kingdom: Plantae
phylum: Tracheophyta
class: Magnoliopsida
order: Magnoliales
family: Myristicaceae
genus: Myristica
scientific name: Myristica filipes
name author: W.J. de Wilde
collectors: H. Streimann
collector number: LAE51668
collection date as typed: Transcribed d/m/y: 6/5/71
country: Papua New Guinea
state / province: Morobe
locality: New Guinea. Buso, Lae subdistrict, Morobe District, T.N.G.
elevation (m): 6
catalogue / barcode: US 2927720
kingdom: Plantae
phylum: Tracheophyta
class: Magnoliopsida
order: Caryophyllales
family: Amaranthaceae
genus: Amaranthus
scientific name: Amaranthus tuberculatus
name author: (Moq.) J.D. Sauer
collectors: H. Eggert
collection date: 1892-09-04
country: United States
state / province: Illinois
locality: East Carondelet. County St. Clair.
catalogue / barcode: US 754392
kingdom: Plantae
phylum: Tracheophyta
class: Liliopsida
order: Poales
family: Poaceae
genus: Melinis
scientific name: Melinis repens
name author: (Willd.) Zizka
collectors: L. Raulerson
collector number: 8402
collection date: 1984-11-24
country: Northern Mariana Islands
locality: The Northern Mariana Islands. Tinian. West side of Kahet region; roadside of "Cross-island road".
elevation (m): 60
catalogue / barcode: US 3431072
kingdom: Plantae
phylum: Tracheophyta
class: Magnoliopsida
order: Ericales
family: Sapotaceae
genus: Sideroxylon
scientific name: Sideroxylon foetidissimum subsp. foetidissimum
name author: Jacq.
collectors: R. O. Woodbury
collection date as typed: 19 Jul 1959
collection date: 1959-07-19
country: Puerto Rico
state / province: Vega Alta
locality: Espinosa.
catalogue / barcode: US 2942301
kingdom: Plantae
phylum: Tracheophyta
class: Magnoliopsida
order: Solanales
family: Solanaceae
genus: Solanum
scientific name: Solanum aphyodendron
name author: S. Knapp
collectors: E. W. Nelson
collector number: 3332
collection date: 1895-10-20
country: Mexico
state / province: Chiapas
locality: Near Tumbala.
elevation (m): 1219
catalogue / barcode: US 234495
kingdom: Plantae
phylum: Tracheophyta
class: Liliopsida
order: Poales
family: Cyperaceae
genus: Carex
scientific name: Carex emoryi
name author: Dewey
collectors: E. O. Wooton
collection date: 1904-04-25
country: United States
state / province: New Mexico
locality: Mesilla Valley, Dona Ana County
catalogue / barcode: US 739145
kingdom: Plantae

** Work instructions **
Rewrite all of the lines above as a Markdown table with the columns "No." and "Text", giving each line its own numbered row and leaving out any blank lines.

** Full solution **
| No. | Text |
|---|---|
| 1 | kingdom: Plantae |
| 2 | phylum: Tracheophyta |
| 3 | class: Magnoliopsida |
| 4 | order: Magnoliales |
| 5 | family: Myristicaceae |
| 6 | genus: Myristica |
| 7 | scientific name: Myristica filipes |
| 8 | name author: W.J. de Wilde |
| 9 | collectors: H. Streimann |
| 10 | collector number: LAE51668 |
| 11 | collection date as typed: Transcribed d/m/y: 6/5/71 |
| 12 | country: Papua New Guinea |
| 13 | state / province: Morobe |
| 14 | locality: New Guinea. Buso, Lae subdistrict, Morobe District, T.N.G. |
| 15 | elevation (m): 6 |
| 16 | catalogue / barcode: US 2927720 |
| 17 | kingdom: Plantae |
| 18 | phylum: Tracheophyta |
| 19 | class: Magnoliopsida |
| 20 | order: Caryophyllales |
| 21 | family: Amaranthaceae |
| 22 | genus: Amaranthus |
| 23 | scientific name: Amaranthus tuberculatus |
| 24 | name author: (Moq.) J.D. Sauer |
| 25 | collectors: H. Eggert |
| 26 | collection date: 1892-09-04 |
| 27 | country: United States |
| 28 | state / province: Illinois |
| 29 | locality: East Carondelet. County St. Clair. |
| 30 | catalogue / barcode: US 754392 |
| 31 | kingdom: Plantae |
| 32 | phylum: Tracheophyta |
| 33 | class: Liliopsida |
| 34 | order: Poales |
| 35 | family: Poaceae |
| 36 | genus: Melinis |
| 37 | scientific name: Melinis repens |
| 38 | name author: (Willd.) Zizka |
| 39 | collectors: L. Raulerson |
| 40 | collector number: 8402 |
| 41 | collection date: 1984-11-24 |
| 42 | country: Northern Mariana Islands |
| 43 | locality: The Northern Mariana Islands. Tinian. West side of Kahet region; roadside of "Cross-island road". |
| 44 | elevation (m): 60 |
| 45 | catalogue / barcode: US 3431072 |
| 46 | kingdom: Plantae |
| 47 | phylum: Tracheophyta |
| 48 | class: Magnoliopsida |
| 49 | order: Ericales |
| 50 | family: Sapotaceae |
| 51 | genus: Sideroxylon |
| 52 | scientific name: Sideroxylon foetidissimum subsp. foetidissimum |
| 53 | name author: Jacq. |
| 54 | collectors: R. O. Woodbury |
| 55 | collection date as typed: 19 Jul 1959 |
| 56 | collection date: 1959-07-19 |
| 57 | country: Puerto Rico |
| 58 | state / province: Vega Alta |
| 59 | locality: Espinosa. |
| 60 | catalogue / barcode: US 2942301 |
| 61 | kingdom: Plantae |
| 62 | phylum: Tracheophyta |
| 63 | class: Magnoliopsida |
| 64 | order: Solanales |
| 65 | family: Solanaceae |
| 66 | genus: Solanum |
| 67 | scientific name: Solanum aphyodendron |
| 68 | name author: S. Knapp |
| 69 | collectors: E. W. Nelson |
| 70 | collector number: 3332 |
| 71 | collection date: 1895-10-20 |
| 72 | country: Mexico |
| 73 | state / province: Chiapas |
| 74 | locality: Near Tumbala. |
| 75 | elevation (m): 1219 |
| 76 | catalogue / barcode: US 234495 |
| 77 | kingdom: Plantae |
| 78 | phylum: Tracheophyta |
| 79 | class: Liliopsida |
| 80 | order: Poales |
| 81 | family: Cyperaceae |
| 82 | genus: Carex |
| 83 | scientific name: Carex emoryi |
| 84 | name author: Dewey |
| 85 | collectors: E. O. Wooton |
| 86 | collection date: 1904-04-25 |
| 87 | country: United States |
| 88 | state / province: New Mexico |
| 89 | locality: Mesilla Valley, Dona Ana County |
| 90 | catalogue / barcode: US 739145 |
| 91 | kingdom: Plantae |